A research by Online Mortgage Advisor shows that a fear of rejection makes those working part-time, flexibly or who are self-employed, along with those who have a poor credit history not apply for a home loan. To help people better understand what the mortgage requirements are, the advisor has published a list of five types of potential borrower who assume they won’t qualify, but they actually could.
“Advice varies enormously between brokers and criteria vary significantly from lender to lender. When one person goes to a broker that fails to secure a mortgage or applies directly to the wrong lender, they presume this goes for everyone and tell their friends and family so,” said David Bird, director of Online Mortgage Advisor.
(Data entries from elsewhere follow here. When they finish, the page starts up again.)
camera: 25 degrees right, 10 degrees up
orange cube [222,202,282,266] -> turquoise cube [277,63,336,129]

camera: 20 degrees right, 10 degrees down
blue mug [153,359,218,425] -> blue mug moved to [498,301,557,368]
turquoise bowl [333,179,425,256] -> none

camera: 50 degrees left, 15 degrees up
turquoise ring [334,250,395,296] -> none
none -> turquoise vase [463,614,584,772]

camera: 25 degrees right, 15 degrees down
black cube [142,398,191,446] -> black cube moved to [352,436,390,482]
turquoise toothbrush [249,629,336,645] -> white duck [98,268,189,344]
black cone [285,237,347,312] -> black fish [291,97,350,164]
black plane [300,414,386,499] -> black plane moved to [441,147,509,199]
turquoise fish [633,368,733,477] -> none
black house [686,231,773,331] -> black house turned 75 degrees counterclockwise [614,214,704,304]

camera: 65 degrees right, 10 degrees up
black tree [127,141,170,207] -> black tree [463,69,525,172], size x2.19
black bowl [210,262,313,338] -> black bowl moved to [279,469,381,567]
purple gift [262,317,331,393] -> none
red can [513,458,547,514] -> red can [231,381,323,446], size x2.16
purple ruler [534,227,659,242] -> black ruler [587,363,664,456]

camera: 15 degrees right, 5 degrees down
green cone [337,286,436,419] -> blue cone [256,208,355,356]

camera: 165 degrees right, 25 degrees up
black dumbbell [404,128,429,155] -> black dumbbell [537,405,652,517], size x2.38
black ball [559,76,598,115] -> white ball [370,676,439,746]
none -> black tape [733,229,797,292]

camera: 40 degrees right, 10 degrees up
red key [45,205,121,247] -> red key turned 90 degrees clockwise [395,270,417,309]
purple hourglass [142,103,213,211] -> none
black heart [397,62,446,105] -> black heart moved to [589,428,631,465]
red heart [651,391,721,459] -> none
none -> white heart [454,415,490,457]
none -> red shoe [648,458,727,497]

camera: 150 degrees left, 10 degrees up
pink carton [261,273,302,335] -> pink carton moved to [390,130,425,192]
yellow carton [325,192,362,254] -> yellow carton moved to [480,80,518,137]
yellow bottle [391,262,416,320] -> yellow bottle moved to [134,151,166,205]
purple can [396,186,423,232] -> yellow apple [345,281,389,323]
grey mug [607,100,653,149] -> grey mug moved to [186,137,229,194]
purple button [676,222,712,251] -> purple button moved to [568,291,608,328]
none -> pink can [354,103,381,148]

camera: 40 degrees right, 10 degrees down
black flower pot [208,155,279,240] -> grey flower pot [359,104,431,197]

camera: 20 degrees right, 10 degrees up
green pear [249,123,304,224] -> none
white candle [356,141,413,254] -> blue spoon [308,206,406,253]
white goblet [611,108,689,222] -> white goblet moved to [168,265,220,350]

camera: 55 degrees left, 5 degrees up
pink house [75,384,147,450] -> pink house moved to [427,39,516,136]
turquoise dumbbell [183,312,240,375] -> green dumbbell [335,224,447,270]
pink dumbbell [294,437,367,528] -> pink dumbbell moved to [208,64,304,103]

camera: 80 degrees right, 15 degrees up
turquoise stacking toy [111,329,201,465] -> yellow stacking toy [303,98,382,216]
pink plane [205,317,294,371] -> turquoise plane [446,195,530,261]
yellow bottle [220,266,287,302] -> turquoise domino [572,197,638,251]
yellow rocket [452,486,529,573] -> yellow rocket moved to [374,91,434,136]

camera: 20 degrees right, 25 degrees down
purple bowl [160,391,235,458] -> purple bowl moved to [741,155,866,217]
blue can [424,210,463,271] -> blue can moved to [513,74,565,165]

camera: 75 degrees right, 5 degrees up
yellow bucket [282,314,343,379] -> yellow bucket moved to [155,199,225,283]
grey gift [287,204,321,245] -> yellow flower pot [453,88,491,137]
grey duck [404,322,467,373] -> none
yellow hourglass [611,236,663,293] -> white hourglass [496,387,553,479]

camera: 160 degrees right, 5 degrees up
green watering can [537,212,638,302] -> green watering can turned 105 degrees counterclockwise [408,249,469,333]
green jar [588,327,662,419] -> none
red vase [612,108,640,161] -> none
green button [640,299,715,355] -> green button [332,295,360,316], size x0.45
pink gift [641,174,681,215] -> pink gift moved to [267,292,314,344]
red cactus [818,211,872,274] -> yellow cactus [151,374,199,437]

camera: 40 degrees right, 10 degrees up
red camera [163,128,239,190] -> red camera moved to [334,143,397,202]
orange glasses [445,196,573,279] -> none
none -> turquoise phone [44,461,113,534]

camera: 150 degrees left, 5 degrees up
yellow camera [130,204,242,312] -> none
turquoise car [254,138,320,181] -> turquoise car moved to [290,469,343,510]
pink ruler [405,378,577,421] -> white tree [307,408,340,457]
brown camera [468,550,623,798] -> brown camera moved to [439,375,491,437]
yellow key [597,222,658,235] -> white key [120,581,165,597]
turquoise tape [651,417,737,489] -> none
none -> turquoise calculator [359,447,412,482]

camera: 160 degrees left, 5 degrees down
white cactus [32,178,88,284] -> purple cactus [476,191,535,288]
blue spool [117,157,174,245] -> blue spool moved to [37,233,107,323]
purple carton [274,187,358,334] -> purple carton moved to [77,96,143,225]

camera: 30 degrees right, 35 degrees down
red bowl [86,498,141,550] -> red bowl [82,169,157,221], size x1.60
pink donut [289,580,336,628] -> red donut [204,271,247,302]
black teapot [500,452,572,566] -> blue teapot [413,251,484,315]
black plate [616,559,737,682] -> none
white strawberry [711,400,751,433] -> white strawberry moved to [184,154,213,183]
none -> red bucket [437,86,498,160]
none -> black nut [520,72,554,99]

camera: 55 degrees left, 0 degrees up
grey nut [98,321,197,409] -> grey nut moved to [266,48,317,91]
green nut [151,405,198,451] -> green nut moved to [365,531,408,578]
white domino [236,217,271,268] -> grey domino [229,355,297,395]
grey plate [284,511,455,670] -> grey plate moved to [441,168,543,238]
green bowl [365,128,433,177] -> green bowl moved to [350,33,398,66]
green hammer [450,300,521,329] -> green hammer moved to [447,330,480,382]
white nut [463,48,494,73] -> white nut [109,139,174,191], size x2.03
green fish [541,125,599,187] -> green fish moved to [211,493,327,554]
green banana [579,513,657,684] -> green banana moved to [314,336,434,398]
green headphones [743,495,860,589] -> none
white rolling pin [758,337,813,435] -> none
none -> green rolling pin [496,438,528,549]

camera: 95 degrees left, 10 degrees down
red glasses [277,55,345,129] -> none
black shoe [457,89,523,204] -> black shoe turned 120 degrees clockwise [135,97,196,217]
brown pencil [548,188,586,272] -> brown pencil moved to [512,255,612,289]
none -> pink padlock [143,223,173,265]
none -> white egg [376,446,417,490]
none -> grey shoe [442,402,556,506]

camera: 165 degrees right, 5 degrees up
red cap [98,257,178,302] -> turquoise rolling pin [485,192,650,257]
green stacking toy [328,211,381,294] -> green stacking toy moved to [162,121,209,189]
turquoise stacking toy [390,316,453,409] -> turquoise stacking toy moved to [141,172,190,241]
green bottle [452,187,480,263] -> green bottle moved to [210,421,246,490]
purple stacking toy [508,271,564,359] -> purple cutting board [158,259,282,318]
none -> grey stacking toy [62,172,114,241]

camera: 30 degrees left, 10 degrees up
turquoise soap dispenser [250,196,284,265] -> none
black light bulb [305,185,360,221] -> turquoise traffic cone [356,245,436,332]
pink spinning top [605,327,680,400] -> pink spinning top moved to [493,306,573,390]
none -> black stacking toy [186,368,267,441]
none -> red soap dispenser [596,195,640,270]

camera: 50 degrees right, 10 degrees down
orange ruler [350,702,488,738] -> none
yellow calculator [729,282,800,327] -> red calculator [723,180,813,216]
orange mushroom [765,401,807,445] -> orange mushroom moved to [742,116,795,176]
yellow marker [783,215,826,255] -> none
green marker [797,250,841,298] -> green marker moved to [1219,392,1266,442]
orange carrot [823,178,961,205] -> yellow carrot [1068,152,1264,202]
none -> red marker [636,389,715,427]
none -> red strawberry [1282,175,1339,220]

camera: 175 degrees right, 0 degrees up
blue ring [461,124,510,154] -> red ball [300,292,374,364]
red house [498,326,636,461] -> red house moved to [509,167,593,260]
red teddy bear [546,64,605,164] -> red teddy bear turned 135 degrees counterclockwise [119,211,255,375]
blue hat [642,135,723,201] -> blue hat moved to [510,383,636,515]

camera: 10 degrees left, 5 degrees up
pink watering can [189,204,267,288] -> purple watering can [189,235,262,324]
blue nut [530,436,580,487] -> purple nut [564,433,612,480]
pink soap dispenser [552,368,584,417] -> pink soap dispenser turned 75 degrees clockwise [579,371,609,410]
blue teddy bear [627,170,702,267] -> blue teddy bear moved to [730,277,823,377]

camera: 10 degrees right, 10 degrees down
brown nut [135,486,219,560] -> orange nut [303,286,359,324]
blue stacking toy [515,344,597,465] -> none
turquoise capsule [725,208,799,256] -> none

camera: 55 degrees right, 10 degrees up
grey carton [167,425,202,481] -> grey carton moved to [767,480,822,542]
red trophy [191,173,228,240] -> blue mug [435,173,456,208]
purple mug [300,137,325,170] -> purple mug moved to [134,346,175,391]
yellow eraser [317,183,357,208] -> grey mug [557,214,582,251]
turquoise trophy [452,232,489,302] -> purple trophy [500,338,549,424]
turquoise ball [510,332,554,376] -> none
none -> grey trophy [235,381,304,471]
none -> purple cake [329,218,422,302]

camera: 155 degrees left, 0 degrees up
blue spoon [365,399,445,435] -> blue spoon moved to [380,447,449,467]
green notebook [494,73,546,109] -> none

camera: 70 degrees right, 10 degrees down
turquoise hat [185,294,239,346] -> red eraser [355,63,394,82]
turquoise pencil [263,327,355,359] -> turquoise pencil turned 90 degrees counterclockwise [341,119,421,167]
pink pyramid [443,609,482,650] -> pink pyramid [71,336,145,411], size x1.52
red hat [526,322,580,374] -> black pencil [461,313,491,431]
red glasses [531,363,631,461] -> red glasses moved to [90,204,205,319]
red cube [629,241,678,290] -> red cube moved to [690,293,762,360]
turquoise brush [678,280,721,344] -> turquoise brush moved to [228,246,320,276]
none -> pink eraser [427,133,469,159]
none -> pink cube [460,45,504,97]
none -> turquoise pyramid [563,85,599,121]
“Of course, there will still be some people who will face challenges for one reason or another, but the key to truly understanding the eligibility for a mortgage is getting the right advice for your situation,” he added.
The five types mentioned by Online Mortgage Advisor are:
- Entrepreneurs – they have achieved business growth, but reinvestment and choosing to pay themselves a smaller salary has limited mortgage opportunities.
- The Flexi Crowd – they are self-employed but with a variable monthly income or new to working for themselves. They may have less than two or three years accounts, which means they fall outside lenders’ criteria.
- Globe Trotters – they have returned from abroad so they have gaps in their employment and credit history, as well as a lack of searchable addresses.
- The Financially Unfortunate – someone who is paying for an ex-partner’s financial problems or people who have been ill or made redundant.
- The Maternity Leavers – lenders are often reluctant to lend to people on statutory maternity pay.
For instance, Naomi Willis, who works flexibly running the Skint Dad blog, was among those who assumed they wouldn’t be eligible for a mortgage. “My husband and I guessed we couldn’t get a mortgage because we had a new business and some poor credit history. On paper, we were not mortgage material,” she said.
“It always felt easier and safer not to bother applying until we were ready – out of debt and back on track. However, to my surprise my presumptions were proven wrong recently as we discovered we are eligible and we could be homeowners sooner than we thought,” she concluded.